TASK PROMPT: Every line below needs to be transcribed without alteration, and no image may be carried over.

DATA SHOWN:
>>>

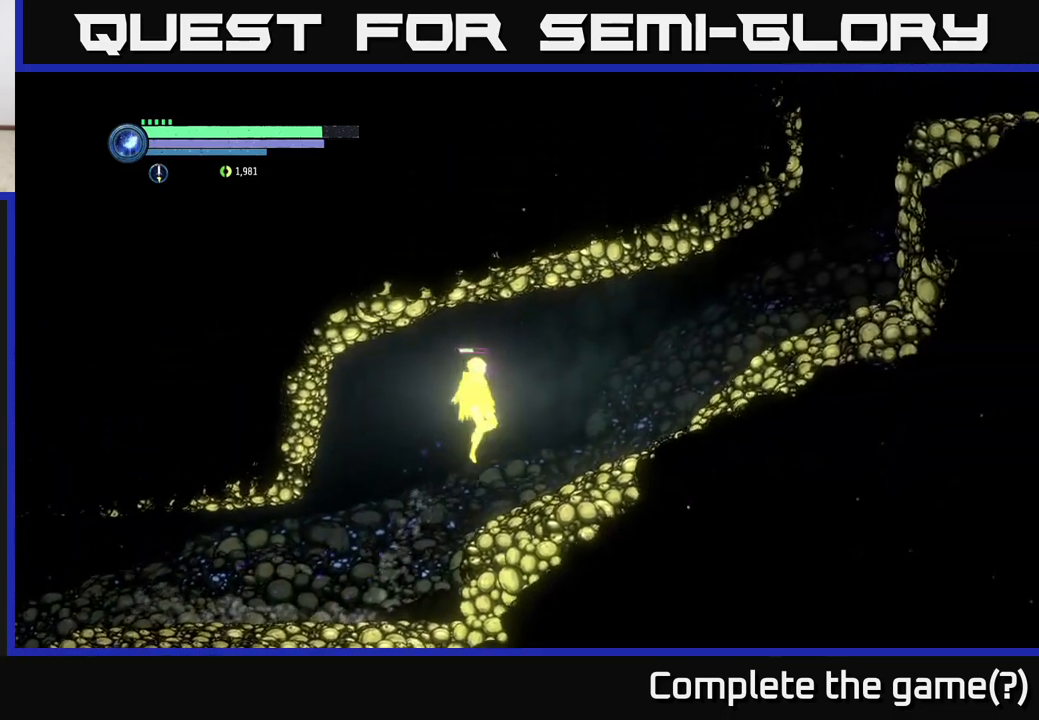
{"buttons": ["A", "R2"], "left_stick": "right", "right_stick": "center", "events": [[367, "A", "down"]]}
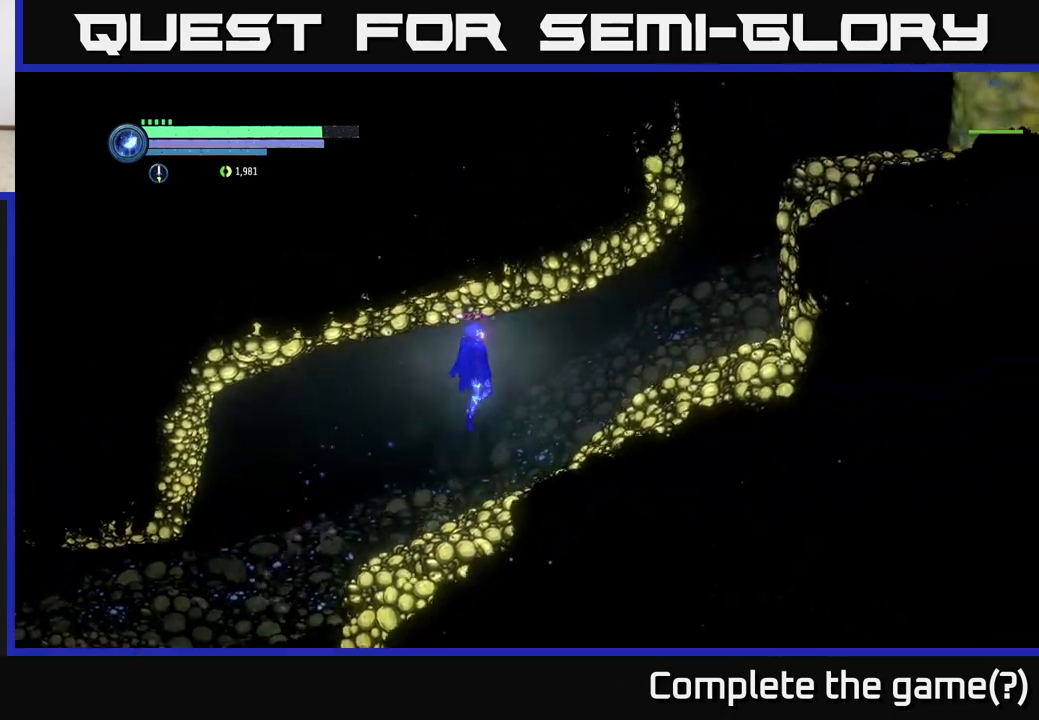
{"buttons": [], "left_stick": "right", "right_stick": "center", "events": [[67, "A", "up"], [450, "R2", "up"]]}
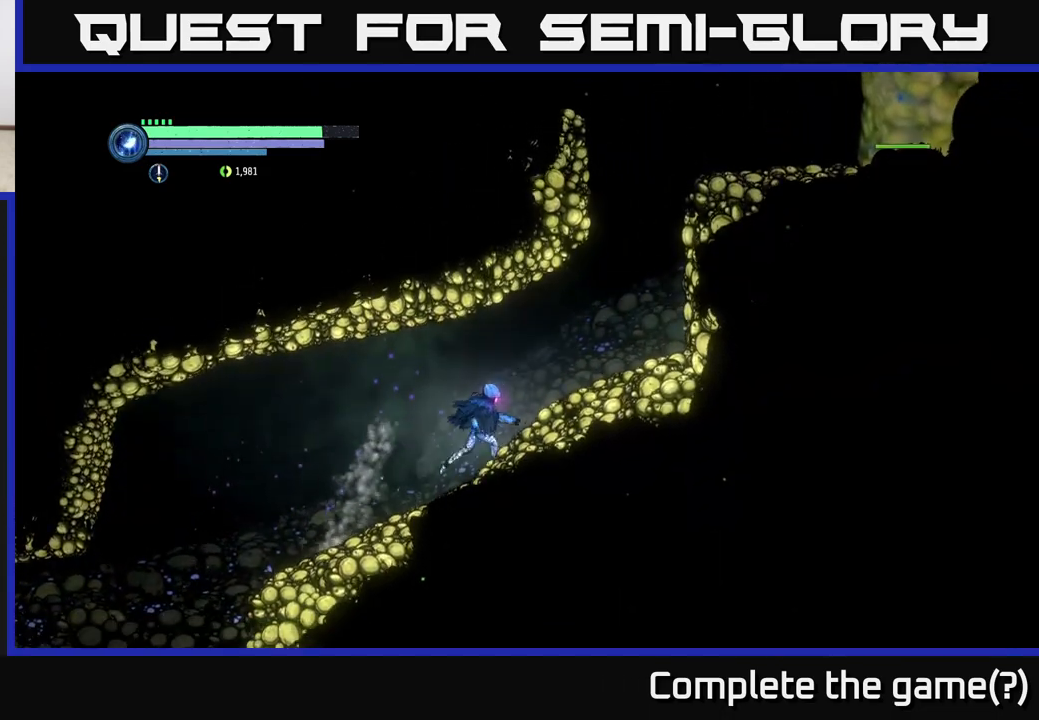
{"buttons": ["A", "R2"], "left_stick": "right", "right_stick": "center", "events": [[117, "R2", "down"], [500, "A", "down"]]}
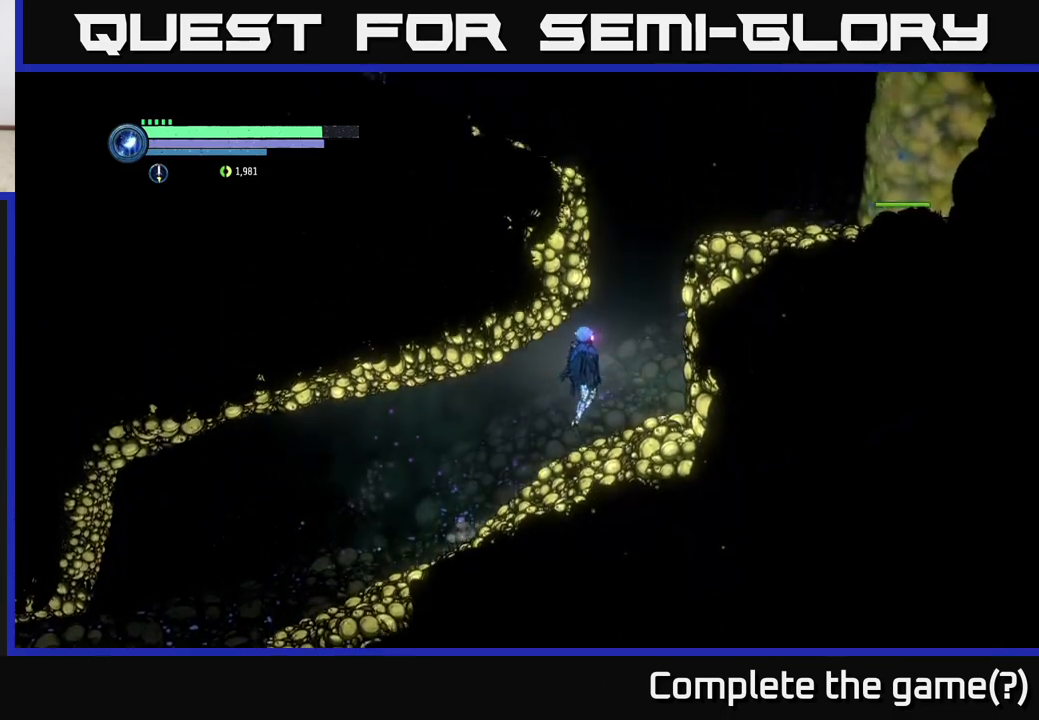
{"buttons": ["X", "R2"], "left_stick": "right", "right_stick": "center", "events": [[150, "A", "up"], [233, "A", "down"], [467, "X", "down"], [483, "A", "up"]]}
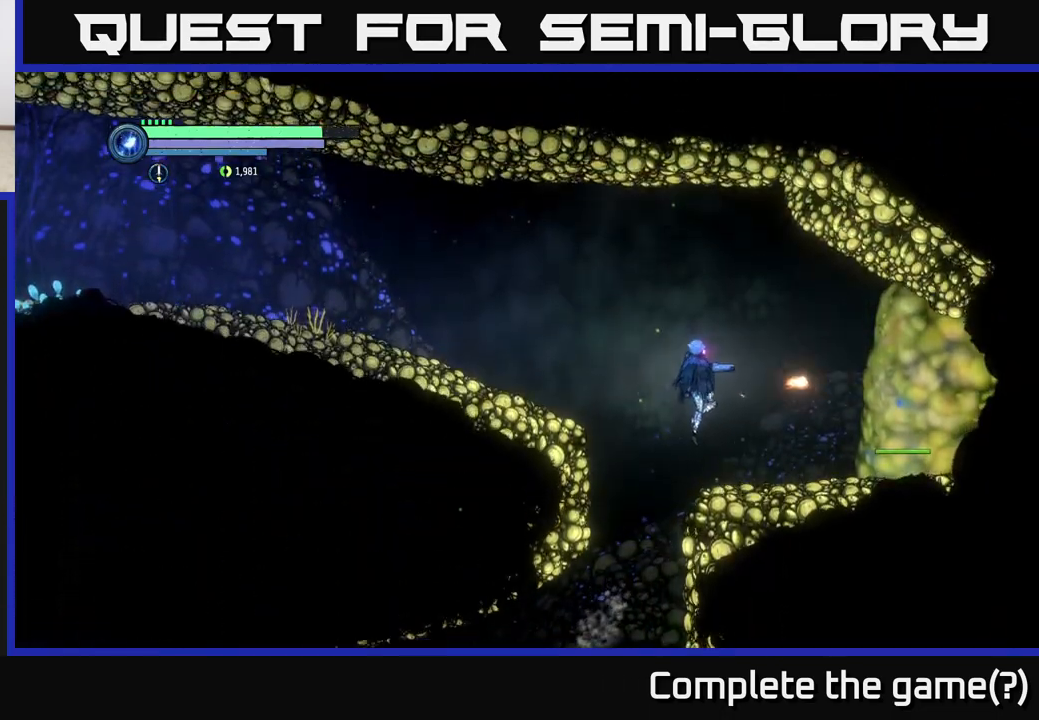
{"buttons": ["X"], "left_stick": "center", "right_stick": "center", "events": [[67, "R2", "up"], [67, "X", "up"], [150, "X", "down"], [217, "X", "up"], [300, "X", "down"], [383, "X", "up"], [400, "left_stick", "center"], [450, "X", "down"]]}
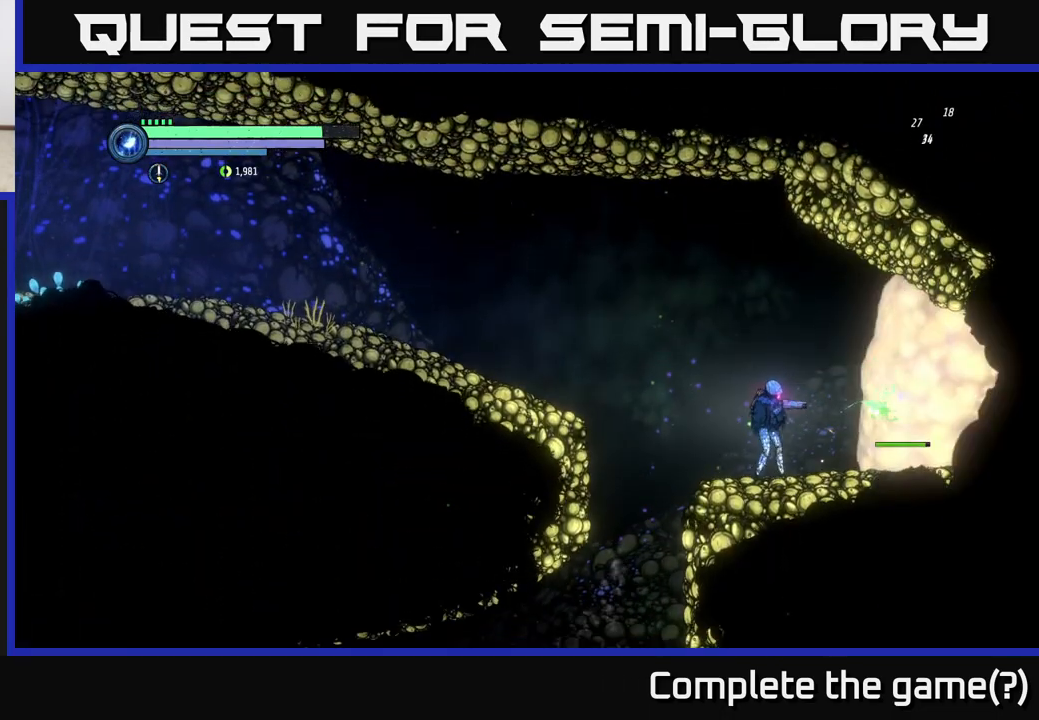
{"buttons": ["X"], "left_stick": "center", "right_stick": "center", "events": [[50, "X", "up"], [67, "left_stick", "right"], [117, "X", "down"], [217, "X", "up"], [267, "left_stick", "center"], [283, "X", "down"], [383, "X", "up"], [467, "X", "down"]]}
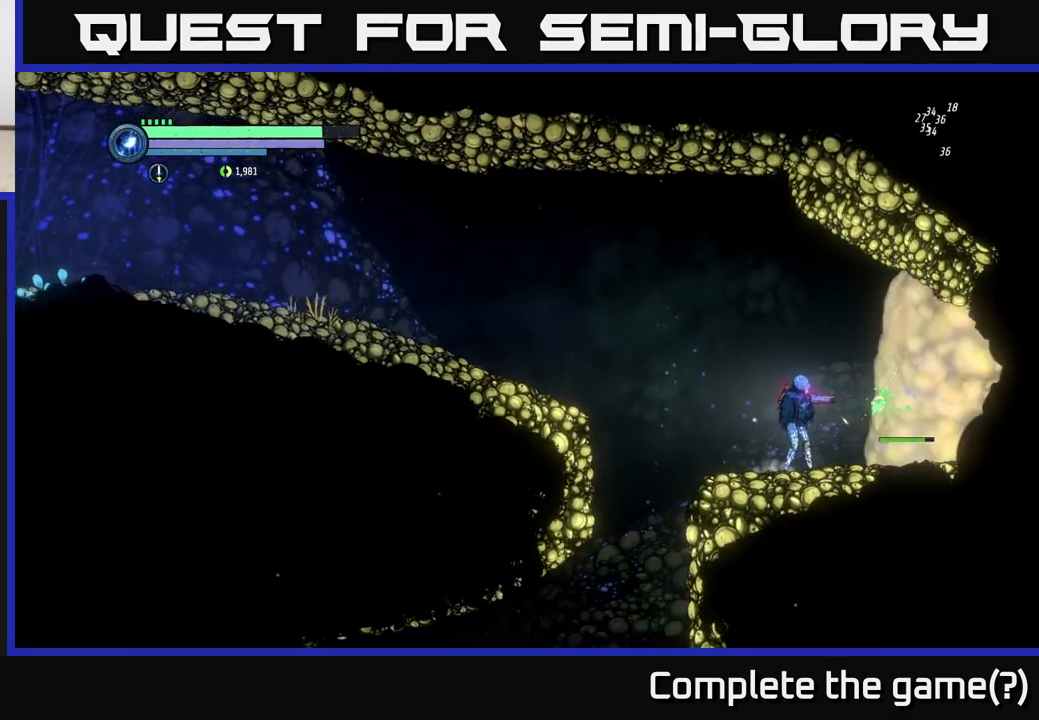
{"buttons": ["X"], "left_stick": "right", "right_stick": "center", "events": [[67, "X", "up"], [133, "X", "down"], [150, "left_stick", "right"], [233, "X", "up"], [300, "X", "down"], [333, "left_stick", "center"], [383, "X", "up"], [450, "X", "down"], [500, "left_stick", "right"]]}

<<<

ANSWER SECTION:
{"buttons": ["A", "R2"], "left_stick": "right", "right_stick": "center", "events": [[367, "A", "down"]]}
{"buttons": [], "left_stick": "right", "right_stick": "center", "events": [[67, "A", "up"], [450, "R2", "up"]]}
{"buttons": ["A", "R2"], "left_stick": "right", "right_stick": "center", "events": [[117, "R2", "down"], [500, "A", "down"]]}
{"buttons": ["X", "R2"], "left_stick": "right", "right_stick": "center", "events": [[150, "A", "up"], [233, "A", "down"], [467, "X", "down"], [483, "A", "up"]]}
{"buttons": ["X"], "left_stick": "center", "right_stick": "center", "events": [[67, "R2", "up"], [67, "X", "up"], [150, "X", "down"], [217, "X", "up"], [300, "X", "down"], [383, "X", "up"], [400, "left_stick", "center"], [450, "X", "down"]]}
{"buttons": ["X"], "left_stick": "center", "right_stick": "center", "events": [[50, "X", "up"], [67, "left_stick", "right"], [117, "X", "down"], [217, "X", "up"], [267, "left_stick", "center"], [283, "X", "down"], [383, "X", "up"], [467, "X", "down"]]}
{"buttons": ["X"], "left_stick": "right", "right_stick": "center", "events": [[67, "X", "up"], [133, "X", "down"], [150, "left_stick", "right"], [233, "X", "up"], [300, "X", "down"], [333, "left_stick", "center"], [383, "X", "up"], [450, "X", "down"], [500, "left_stick", "right"]]}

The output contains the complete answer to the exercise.